The University of Missouri grad student who led a hunger strike against what he contends is systemic racial oppression on his campus comes from a very wealthy family from Omaha, Neb., that owns at least two homes – including a million-dollar lakehouse – property records show.
On Wednesday it was reported that Jonathan Butler, the student whose hunger strike helped prompt Mizzou football players to boycott and ultimately led to the resignation of university President Tim Wolfe, is the son of a prominent Omaha family whose patriarch brought in an $8.4 million salary last year as a railroad executive.
Grad student Jonathan Butler was a key figure in the protest known as “Concerned Student 1950,” which demanded that Wolfe “acknowledge his white male privilege.” Butler embarked on the hunger strike to bring attention to “marginalized” students.
Meanwhile, his parents, Eric L. Butler along with his wife, Cynthia, own a home on Glenn Cunningham Lake most recently valued at $1,104,000, Douglas County, Nebraska, property records show. The lakeside house was purchased by the Butlers in 2005 for $950,000 and has since had a pool and hot tub added, records state.

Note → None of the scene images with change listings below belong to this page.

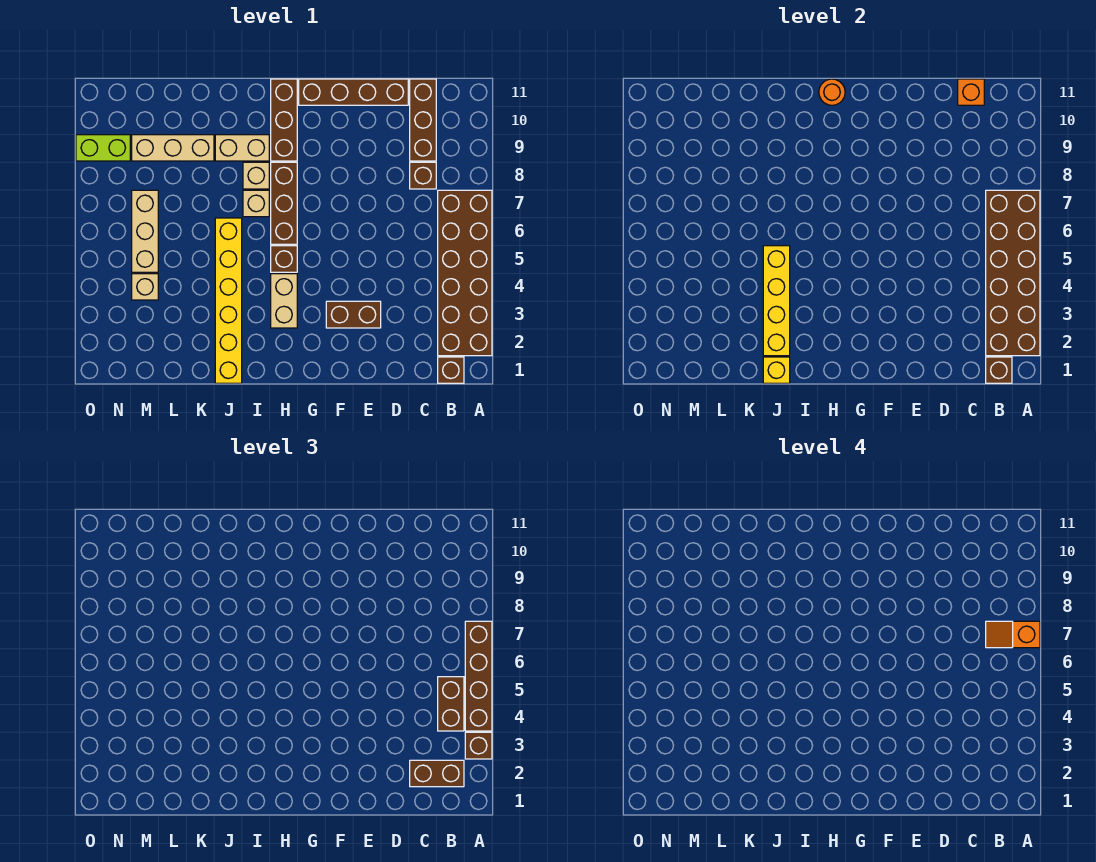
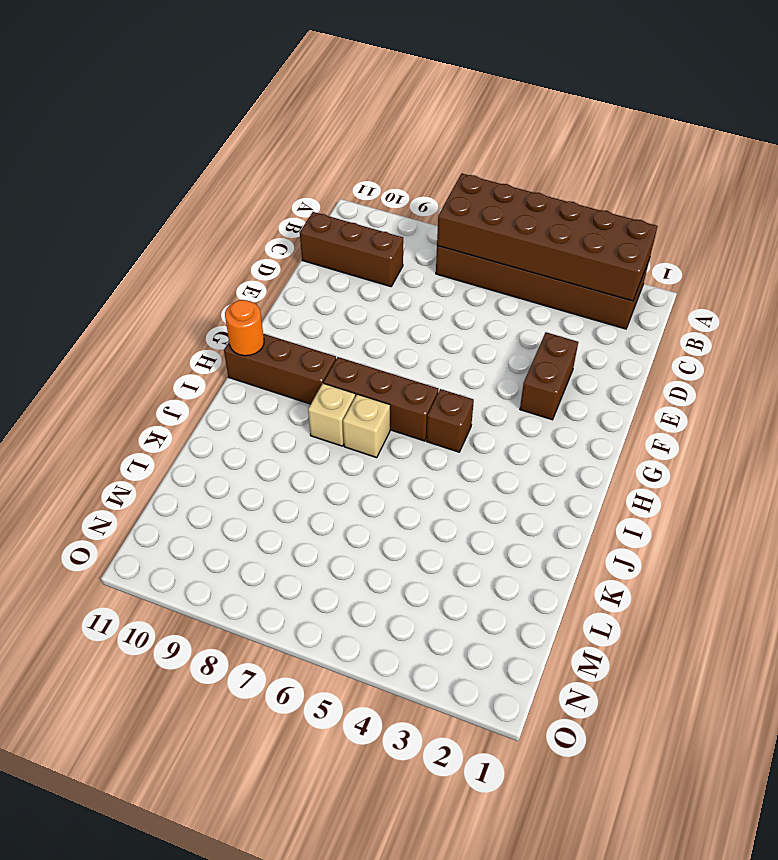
none -> brown brick B1 level 1
none -> brown brick C8 level 1
none -> brown brick D11:G11 level 1

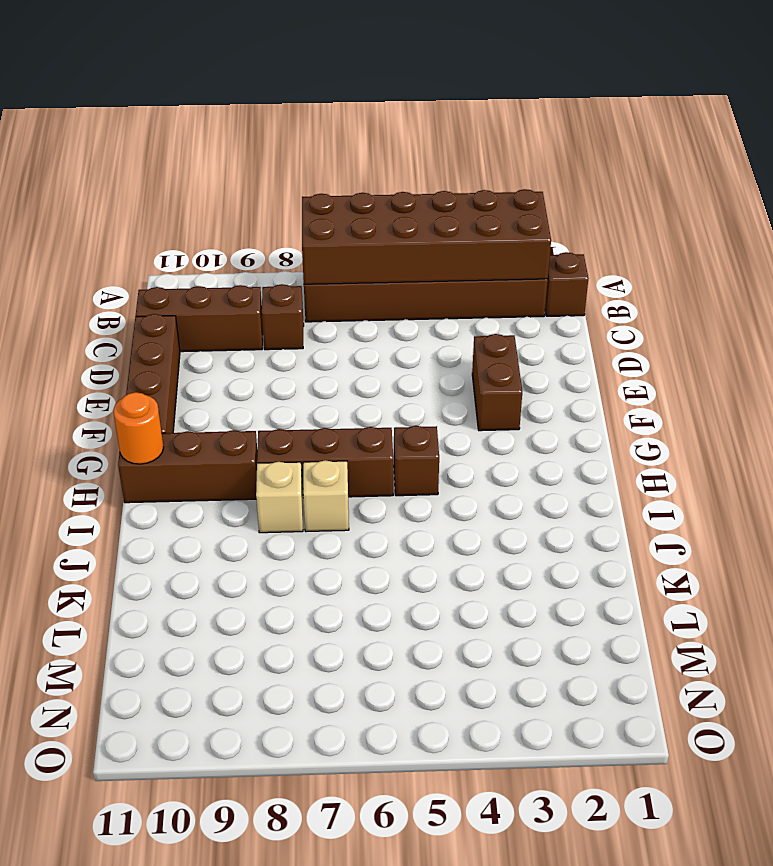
none -> tan brick H3:H4 level 1
none -> tan brick I9:J9 level 1
none -> yellow brick J1:J6 level 1

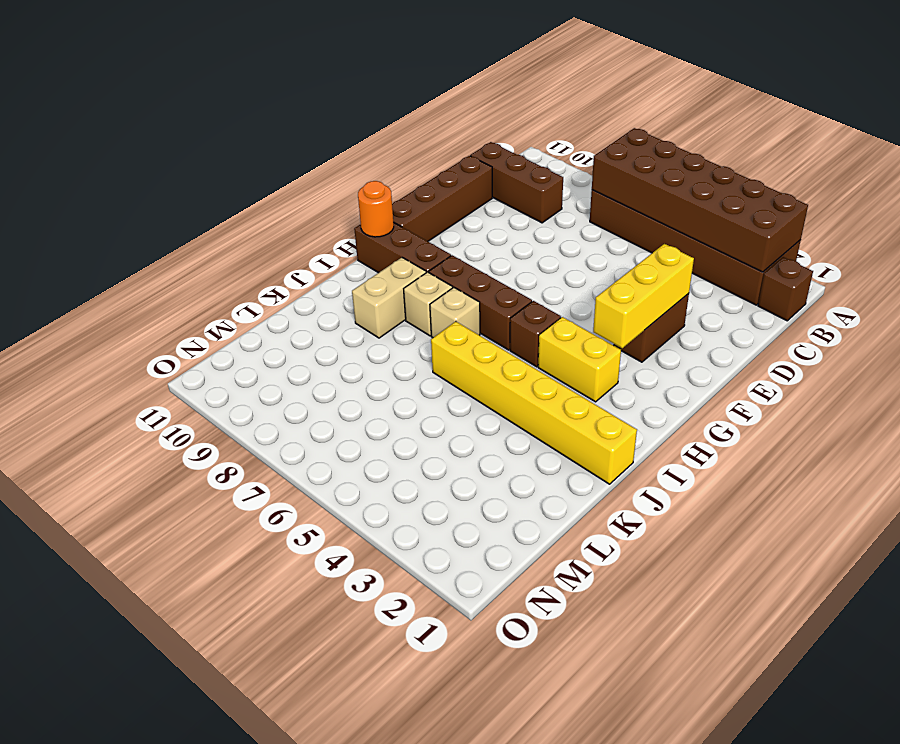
yellow brick E3:G3 level 2 -> none
yellow brick H3:H4 level 1 -> tan brick H3:H4 level 1
none -> brown brick C8 level 1
none -> tan brick K9:M9 level 1
none -> tan brick M4 level 1

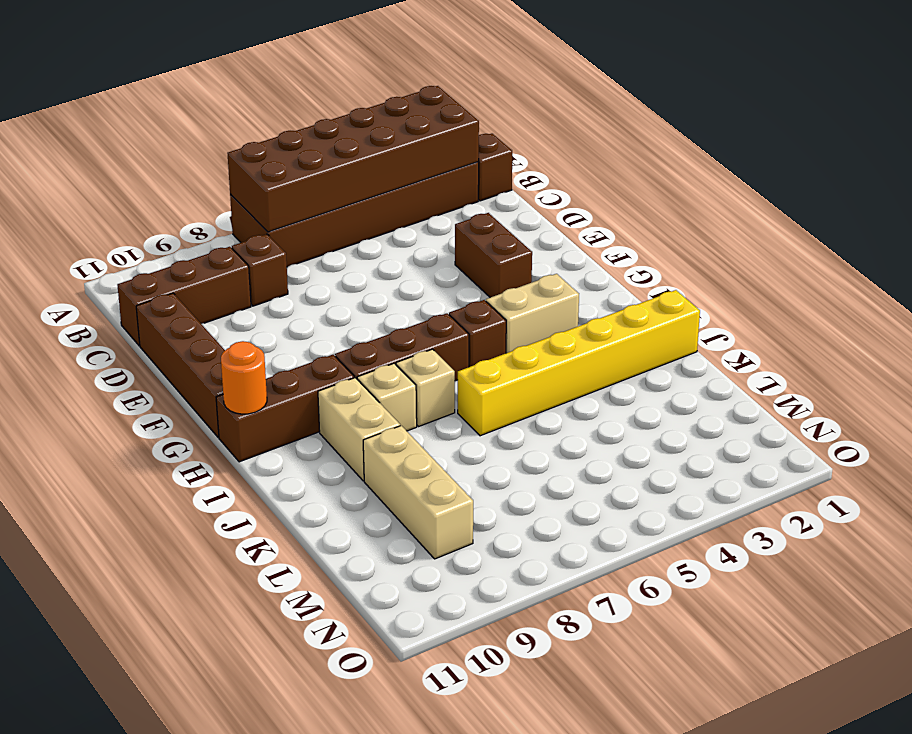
none -> tan brick M4 level 1
none -> tan brick M5:M7 level 1
none -> lime brick N9:O9 level 1

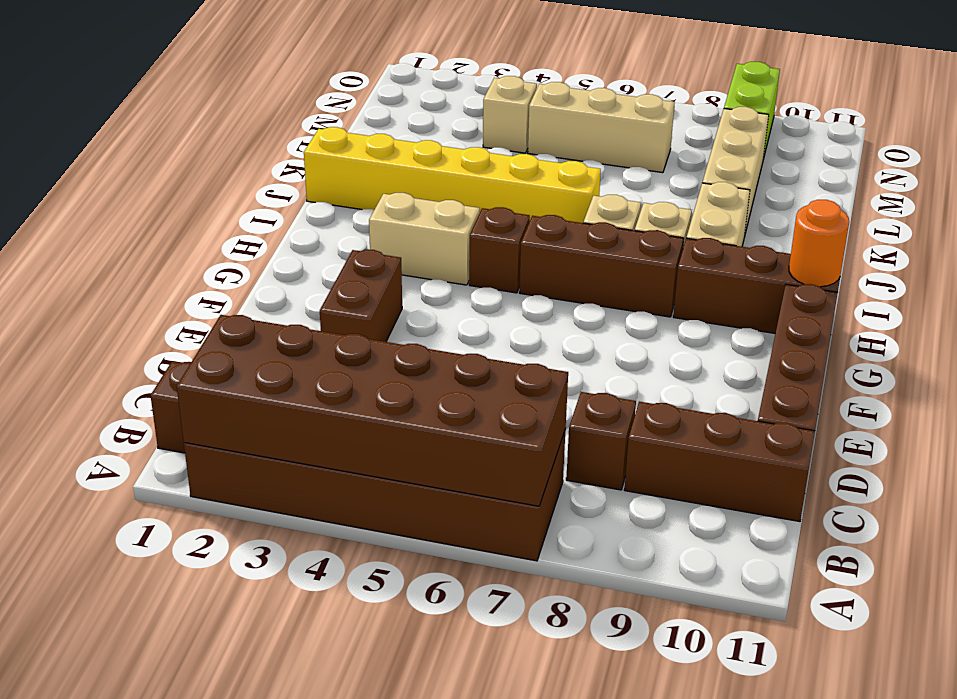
none -> brown brick B1 level 2
none -> orange brick C11 level 2
none -> yellow brick J1 level 2

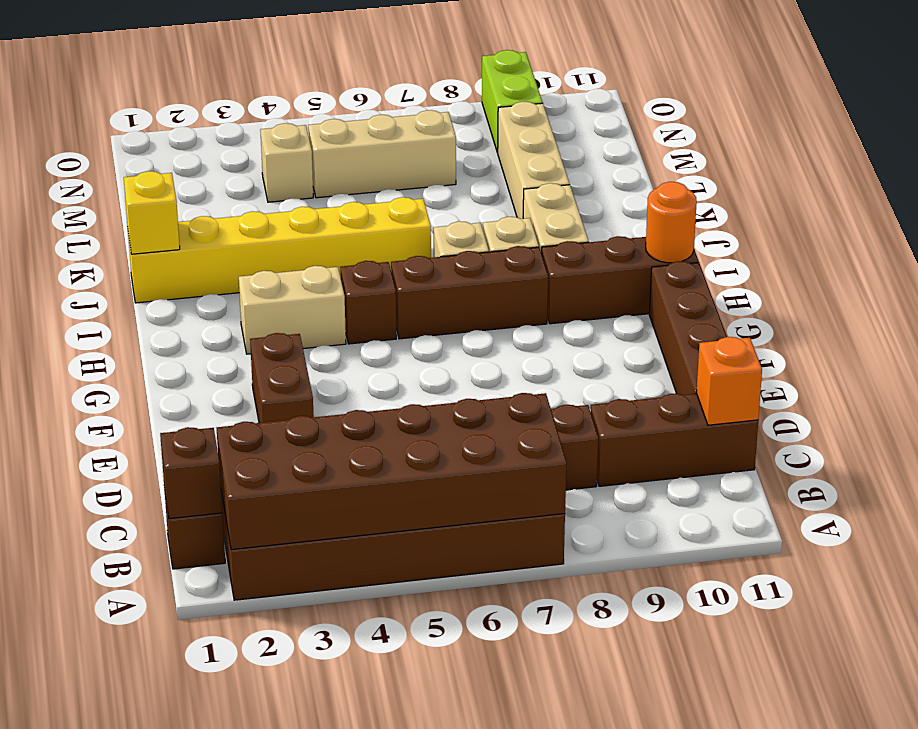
none -> yellow brick J2:J5 level 2
none -> brown brick A3 level 3
none -> brown brick A4:A7 level 3

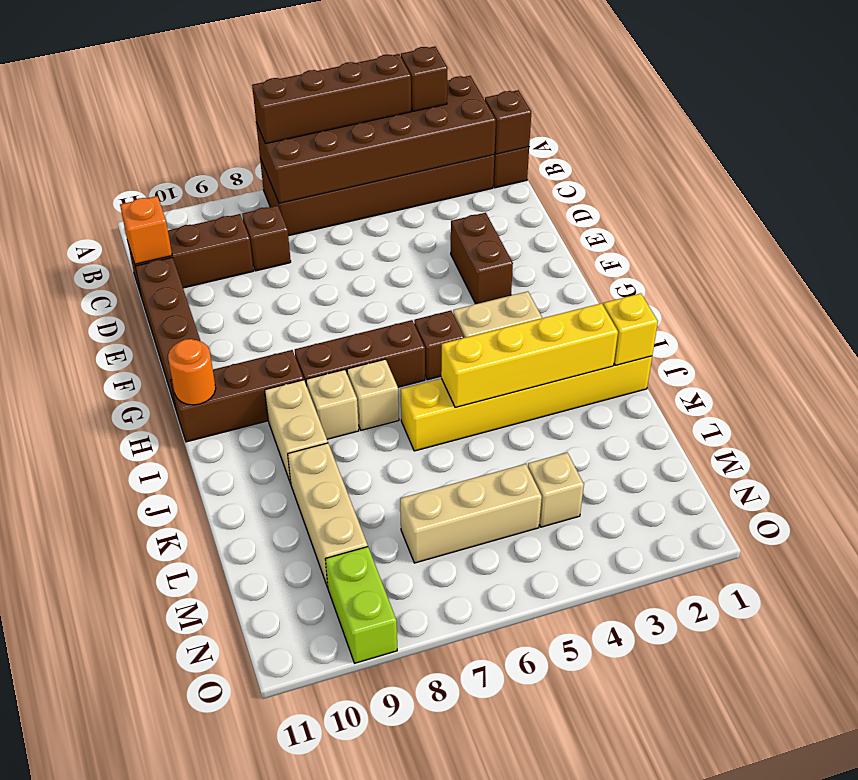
none -> brown brick B2:C2 level 3
none -> brown brick B4:B5 level 3
none -> orange slope A7:B7 level 4 top A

According to real estate analysts, the average home price in Omaha is $137,100.
(Editor’s note: The address and exact location of the home have been redacted by The College Fix.)
The couple also owns a smaller less expensive home in the Montclair neighborhood, though this shares the same address as a church and website design company, property records show.
The revelation has prompted some to argue that Butler and his family are among the privileged elite Butler criticized as part of his protest.
Butler started his hunger strike Nov. 2 and ended it Monday when Wolfe resigned.